Content starts

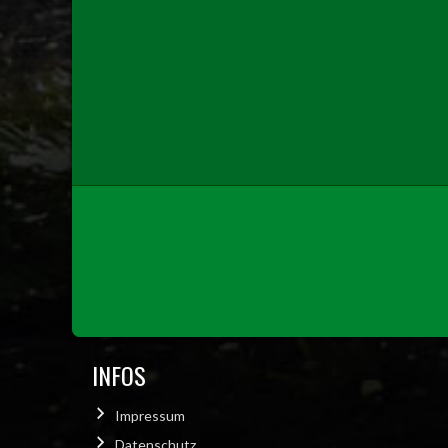
INFOS
Impressum
Datenschutz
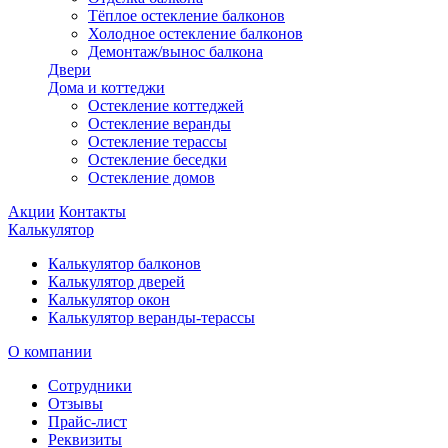
Тёплое остекление балконов
Холодное остекление балконов
Демонтаж/вынос балкона
Двери
Дома и коттеджи
Остекление коттеджей
Остекление веранды
Остекление терассы
Остекление беседки
Остекление домов
Акции
Контакты
Калькулятор
Калькулятор балконов
Калькулятор дверей
Калькулятор окон
Калькулятор веранды-терассы
О компании
Сотрудники
Отзывы
Прайс-лист
Реквизиты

Content ends

Render the text read from all of the entries above as a Markdown table with the columns No. and Text, giving each line its own numbered row and skipping blank lines. Leave the pictures out of the answer.

| No. | Text |
|---|---|
| 1 | INFOS |
| 2 | Impressum |
| 3 | Datenschutz |
| 4 | Тёплое остекление балконов |
| 5 | Холодное остекление балконов |
| 6 | Демонтаж/вынос балкона |
| 7 | Двери |
| 8 | Дома и коттеджи |
| 9 | Остекление коттеджей |
| 10 | Остекление веранды |
| 11 | Остекление терассы |
| 12 | Остекление беседки |
| 13 | Остекление домов |
| 14 | Акции |
| 15 | Контакты |
| 16 | Калькулятор |
| 17 | Калькулятор балконов |
| 18 | Калькулятор дверей |
| 19 | Калькулятор окон |
| 20 | Калькулятор веранды-терассы |
| 21 | О компании |
| 22 | Сотрудники |
| 23 | Отзывы |
| 24 | Прайс-лист |
| 25 | Реквизиты |